LISTED ENTRIES:
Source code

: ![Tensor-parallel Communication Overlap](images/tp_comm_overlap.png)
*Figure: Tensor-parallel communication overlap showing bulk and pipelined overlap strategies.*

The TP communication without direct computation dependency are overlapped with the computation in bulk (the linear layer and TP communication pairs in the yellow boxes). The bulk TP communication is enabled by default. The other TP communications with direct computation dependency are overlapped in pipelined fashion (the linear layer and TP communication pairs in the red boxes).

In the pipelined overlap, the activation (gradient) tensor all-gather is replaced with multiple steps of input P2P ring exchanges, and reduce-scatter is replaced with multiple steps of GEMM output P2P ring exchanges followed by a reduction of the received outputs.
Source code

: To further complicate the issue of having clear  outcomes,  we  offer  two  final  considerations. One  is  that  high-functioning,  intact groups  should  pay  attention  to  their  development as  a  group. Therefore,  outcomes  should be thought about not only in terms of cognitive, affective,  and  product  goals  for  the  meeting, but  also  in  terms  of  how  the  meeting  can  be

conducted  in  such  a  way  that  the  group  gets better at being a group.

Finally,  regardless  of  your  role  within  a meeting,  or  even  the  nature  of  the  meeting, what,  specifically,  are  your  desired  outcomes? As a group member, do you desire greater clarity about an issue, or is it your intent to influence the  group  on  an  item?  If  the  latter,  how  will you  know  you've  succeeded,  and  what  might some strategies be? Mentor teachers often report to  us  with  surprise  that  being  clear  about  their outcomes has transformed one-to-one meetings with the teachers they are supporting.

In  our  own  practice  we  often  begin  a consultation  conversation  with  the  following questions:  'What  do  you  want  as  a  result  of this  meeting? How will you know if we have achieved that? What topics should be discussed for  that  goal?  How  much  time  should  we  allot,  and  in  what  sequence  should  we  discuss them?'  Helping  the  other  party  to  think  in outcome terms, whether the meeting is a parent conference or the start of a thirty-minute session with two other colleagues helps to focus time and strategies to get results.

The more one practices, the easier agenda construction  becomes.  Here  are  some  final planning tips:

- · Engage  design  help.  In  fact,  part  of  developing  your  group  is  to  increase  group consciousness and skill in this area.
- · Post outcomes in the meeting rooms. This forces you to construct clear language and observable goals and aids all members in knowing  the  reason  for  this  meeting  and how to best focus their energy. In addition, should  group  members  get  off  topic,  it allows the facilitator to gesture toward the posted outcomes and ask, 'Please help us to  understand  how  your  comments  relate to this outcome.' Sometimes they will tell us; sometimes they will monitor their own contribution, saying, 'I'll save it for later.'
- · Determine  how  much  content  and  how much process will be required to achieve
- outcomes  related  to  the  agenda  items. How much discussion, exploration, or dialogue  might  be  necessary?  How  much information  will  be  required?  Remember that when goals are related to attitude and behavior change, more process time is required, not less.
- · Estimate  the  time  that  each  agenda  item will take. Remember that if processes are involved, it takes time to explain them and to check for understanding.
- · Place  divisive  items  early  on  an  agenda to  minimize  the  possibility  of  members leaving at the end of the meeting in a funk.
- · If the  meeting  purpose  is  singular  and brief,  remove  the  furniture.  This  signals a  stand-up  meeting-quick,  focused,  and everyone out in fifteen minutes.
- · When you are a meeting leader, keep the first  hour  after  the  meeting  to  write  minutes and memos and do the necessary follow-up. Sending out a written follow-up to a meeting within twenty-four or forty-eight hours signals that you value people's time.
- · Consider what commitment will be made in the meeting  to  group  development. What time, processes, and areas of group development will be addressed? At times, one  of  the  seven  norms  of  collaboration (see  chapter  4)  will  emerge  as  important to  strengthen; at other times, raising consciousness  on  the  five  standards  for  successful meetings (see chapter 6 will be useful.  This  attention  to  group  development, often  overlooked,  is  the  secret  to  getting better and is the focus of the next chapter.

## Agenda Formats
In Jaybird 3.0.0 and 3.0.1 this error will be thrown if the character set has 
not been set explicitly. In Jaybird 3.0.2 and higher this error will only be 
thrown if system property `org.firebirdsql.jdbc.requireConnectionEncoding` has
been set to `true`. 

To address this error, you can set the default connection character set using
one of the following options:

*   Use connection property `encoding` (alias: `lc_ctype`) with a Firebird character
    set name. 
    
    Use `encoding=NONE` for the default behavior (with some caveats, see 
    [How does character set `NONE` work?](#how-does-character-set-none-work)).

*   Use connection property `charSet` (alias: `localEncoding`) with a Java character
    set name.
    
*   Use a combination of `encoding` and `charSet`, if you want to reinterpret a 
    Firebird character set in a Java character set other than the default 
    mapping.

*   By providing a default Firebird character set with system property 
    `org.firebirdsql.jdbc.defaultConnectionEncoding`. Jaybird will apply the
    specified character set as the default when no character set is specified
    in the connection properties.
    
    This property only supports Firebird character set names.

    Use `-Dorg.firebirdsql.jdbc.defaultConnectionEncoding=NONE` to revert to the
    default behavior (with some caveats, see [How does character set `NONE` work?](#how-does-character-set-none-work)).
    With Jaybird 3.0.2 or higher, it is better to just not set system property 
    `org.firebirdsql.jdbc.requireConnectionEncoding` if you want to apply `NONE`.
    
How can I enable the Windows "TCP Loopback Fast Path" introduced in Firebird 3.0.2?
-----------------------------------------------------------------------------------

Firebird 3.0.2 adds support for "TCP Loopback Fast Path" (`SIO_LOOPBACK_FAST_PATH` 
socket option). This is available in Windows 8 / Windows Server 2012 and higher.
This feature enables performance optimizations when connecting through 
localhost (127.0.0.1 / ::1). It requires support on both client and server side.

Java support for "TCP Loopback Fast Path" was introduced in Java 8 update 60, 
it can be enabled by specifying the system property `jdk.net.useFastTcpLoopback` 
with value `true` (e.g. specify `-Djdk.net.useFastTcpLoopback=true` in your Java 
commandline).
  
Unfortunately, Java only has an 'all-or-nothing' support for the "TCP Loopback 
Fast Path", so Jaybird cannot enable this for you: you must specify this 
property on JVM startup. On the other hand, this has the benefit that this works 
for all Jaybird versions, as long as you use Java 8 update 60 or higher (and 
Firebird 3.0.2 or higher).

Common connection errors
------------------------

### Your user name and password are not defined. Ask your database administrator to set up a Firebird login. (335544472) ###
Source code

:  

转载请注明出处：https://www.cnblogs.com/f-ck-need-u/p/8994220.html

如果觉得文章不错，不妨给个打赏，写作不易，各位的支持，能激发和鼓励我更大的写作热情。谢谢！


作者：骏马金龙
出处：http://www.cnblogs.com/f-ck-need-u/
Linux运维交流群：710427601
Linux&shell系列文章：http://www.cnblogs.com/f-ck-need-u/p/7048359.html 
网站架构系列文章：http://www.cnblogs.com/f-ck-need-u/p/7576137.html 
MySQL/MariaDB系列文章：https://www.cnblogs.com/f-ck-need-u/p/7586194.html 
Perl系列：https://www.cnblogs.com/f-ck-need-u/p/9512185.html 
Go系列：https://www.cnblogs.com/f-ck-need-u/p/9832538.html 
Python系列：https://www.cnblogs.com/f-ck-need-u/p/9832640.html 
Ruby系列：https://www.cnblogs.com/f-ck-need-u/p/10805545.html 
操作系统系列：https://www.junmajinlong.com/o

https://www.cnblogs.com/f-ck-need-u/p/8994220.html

EXERCISE GOAL: Everything from the line containing "property on JVM" to the last line of the material above must be copied exactly, and only that.

FINISHED TASK:
property on JVM startup. On the other hand, this has the benefit that this works 
for all Jaybird versions, as long as you use Java 8 update 60 or higher (and 
Firebird 3.0.2 or higher).

Common connection errors
------------------------

### Your user name and password are not defined. Ask your database administrator to set up a Firebird login. (335544472) ###
Source code

:  

转载请注明出处：https://www.cnblogs.com/f-ck-need-u/p/8994220.html

如果觉得文章不错，不妨给个打赏，写作不易，各位的支持，能激发和鼓励我更大的写作热情。谢谢！


作者：骏马金龙
出处：http://www.cnblogs.com/f-ck-need-u/
Linux运维交流群：710427601
Linux&shell系列文章：http://www.cnblogs.com/f-ck-need-u/p/7048359.html 
网站架构系列文章：http://www.cnblogs.com/f-ck-need-u/p/7576137.html 
MySQL/MariaDB系列文章：https://www.cnblogs.com/f-ck-need-u/p/7586194.html 
Perl系列：https://www.cnblogs.com/f-ck-need-u/p/9512185.html 
Go系列：https://www.cnblogs.com/f-ck-need-u/p/9832538.html 
Python系列：https://www.cnblogs.com/f-ck-need-u/p/9832640.html 
Ruby系列：https://www.cnblogs.com/f-ck-need-u/p/10805545.html 
操作系统系列：https://www.junmajinlong.com/o

https://www.cnblogs.com/f-ck-need-u/p/8994220.html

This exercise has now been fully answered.